Product: Streamsets Data Collector 

Scenario:

Running Oracle CDC on a large number of tables say for example close to 100 tables here are some best practices to consider 

Goal:

Improve throughput of the Oracle CDC pipeline and decrease the record lag when dealing with a relatively large number of changes (close to 2 million DML records) across close to 100 tables. 

Solution:

  1. Schedule to run your Oracle CDC pipelines on a dedicated SDC nodes which are not having too many concurrent pipelines working on large batch size records running
  2. Monitor the Heap usage and ensure there is a head room of 40% at all times when CDC pipelines are running. If a CDC pipeline runs for 8hrs monitor the Heap usage every hr to ensure if there is a head room of a minimum of 40% heap.
  3. We had a scenario with a customer where we had about 2 million changes coming during the entire span of 24hrs and there was a single table that was contributing to a workload of 500,000 records.
  4. Moving this large table to a separate pipeline helped with the overall record throughput and reduce the lag in the pipelines.
  5. Breakdown into multiple pipelines with each pipeline working on a set of tables helps improve the throughput considerably
  6. It is very important to understand and optimize the Fetch Size parameter to reduce can reduce the overall lag

Here is some write up about Fetch Size

JDBC Fetch Size:The JDBC Fetch Size is the primary tunable which controls how many records the Origin waits for before returning results from the query.
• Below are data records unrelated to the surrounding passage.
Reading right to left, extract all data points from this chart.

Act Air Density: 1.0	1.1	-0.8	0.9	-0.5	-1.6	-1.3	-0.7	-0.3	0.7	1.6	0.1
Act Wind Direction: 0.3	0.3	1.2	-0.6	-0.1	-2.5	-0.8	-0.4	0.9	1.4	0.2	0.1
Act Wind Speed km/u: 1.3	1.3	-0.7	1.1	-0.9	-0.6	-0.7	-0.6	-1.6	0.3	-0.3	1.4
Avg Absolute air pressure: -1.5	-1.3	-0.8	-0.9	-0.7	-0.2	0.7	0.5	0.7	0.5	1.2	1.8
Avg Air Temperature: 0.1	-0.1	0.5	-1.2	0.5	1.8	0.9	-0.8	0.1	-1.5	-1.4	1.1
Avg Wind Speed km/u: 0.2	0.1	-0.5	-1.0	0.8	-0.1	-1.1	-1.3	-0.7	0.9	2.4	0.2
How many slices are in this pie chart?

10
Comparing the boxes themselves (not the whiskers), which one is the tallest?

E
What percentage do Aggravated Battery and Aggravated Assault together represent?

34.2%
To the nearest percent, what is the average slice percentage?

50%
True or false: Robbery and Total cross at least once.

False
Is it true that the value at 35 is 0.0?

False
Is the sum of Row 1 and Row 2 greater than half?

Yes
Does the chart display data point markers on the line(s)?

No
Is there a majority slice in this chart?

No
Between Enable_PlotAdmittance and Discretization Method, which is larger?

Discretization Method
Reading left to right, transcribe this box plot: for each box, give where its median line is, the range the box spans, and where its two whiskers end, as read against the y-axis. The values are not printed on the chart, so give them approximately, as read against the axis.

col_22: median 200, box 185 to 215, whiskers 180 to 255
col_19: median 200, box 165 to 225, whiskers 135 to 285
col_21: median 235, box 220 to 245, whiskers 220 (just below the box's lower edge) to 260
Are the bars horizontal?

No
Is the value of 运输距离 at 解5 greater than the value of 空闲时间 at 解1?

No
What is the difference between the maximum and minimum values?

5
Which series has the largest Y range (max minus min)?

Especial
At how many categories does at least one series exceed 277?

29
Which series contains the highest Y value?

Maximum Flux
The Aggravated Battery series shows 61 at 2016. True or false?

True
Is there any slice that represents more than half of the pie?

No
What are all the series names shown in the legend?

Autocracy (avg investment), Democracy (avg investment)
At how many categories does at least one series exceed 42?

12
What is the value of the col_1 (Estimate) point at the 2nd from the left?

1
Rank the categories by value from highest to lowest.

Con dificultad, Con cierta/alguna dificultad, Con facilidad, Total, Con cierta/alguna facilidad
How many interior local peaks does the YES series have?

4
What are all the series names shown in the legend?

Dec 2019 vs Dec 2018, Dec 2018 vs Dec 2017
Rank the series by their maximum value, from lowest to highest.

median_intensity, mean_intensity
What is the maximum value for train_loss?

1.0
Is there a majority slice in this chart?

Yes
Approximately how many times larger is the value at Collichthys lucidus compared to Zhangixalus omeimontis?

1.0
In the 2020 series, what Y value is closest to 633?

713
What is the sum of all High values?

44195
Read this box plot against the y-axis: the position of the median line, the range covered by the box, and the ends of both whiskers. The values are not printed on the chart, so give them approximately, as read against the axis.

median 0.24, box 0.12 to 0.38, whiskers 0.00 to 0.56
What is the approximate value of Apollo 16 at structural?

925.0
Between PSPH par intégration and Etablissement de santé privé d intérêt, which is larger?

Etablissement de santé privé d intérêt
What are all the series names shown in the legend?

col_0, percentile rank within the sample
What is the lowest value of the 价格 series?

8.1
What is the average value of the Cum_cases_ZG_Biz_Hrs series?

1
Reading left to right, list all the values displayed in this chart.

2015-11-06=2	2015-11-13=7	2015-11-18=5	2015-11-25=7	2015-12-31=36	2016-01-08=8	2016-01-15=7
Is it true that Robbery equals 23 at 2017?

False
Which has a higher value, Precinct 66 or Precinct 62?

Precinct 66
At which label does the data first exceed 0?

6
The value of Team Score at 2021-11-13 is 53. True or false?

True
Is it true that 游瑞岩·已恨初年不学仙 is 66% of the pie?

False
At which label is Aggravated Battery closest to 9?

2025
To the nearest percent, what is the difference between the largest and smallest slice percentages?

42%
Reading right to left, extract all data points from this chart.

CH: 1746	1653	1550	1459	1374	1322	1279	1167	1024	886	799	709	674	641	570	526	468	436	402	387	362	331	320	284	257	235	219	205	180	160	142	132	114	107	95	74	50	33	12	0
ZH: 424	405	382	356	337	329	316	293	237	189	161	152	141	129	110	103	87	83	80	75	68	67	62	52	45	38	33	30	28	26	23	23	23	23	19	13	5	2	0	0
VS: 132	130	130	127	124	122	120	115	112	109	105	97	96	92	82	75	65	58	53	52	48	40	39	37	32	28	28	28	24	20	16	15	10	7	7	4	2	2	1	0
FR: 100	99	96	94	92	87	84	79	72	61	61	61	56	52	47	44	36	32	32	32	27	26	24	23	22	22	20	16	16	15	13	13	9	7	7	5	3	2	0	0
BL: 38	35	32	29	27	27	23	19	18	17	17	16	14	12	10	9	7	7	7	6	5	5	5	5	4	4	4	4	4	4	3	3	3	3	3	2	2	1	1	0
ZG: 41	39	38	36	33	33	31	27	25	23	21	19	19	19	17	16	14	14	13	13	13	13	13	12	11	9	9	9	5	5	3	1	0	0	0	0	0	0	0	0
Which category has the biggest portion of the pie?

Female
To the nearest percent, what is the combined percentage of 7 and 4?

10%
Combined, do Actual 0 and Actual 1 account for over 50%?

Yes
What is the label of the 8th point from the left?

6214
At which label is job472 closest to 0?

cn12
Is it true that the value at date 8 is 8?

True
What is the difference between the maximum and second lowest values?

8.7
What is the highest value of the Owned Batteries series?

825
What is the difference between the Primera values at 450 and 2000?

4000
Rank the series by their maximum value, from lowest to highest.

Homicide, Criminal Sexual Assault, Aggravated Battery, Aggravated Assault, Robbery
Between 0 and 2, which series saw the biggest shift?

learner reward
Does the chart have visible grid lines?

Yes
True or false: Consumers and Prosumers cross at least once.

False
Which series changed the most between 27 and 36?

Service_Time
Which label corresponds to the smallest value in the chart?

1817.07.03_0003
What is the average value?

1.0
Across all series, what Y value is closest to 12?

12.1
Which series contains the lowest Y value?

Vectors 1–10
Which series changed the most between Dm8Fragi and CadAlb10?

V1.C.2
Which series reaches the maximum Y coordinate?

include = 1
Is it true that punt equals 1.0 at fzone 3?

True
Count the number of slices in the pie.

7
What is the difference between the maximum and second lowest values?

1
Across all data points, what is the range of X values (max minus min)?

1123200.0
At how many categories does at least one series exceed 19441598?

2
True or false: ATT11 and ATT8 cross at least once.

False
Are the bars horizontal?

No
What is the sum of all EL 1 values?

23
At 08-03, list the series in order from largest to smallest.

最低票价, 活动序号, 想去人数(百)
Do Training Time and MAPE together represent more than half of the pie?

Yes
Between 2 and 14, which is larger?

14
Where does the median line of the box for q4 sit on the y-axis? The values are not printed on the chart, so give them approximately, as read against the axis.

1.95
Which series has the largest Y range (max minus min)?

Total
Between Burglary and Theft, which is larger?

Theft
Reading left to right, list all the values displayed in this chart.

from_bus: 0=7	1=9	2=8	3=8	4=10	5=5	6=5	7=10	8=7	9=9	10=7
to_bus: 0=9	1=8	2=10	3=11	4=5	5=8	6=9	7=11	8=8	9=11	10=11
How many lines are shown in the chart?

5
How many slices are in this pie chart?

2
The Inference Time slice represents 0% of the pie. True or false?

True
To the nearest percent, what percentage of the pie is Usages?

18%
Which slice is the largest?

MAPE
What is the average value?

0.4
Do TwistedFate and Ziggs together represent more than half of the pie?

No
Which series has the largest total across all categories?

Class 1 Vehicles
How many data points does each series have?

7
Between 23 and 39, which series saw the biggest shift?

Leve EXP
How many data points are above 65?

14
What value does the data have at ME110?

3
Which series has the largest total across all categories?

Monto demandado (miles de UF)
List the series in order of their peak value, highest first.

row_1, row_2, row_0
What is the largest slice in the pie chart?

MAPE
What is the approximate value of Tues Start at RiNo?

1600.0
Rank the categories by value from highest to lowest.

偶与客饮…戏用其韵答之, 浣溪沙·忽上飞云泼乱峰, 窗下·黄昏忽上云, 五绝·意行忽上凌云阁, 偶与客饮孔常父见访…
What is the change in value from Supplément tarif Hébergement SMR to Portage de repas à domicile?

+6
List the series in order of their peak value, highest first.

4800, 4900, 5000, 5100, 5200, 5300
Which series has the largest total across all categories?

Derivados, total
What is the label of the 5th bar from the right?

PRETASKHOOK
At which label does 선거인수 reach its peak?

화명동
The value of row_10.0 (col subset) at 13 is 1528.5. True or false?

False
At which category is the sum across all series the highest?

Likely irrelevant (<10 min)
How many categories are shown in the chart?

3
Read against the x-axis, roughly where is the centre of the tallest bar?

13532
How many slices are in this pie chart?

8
Recommendations: In low transaction rate environments we highly recommend keeping this value to be low or 1 (default). In case of high transaction environments the system will benefit from setting higher value both in terms of network throughput and better performance overall.Setting a high value in a low transaction environment will give the impression that the pipeline is hung. As an example if your set the JDBC fetch size to 1000 and you receive only 100 changes, the origin will not return results until 1000 records are available, this is highly undesirable from both a replicating changes perspective as well as from an end user experience standpoint.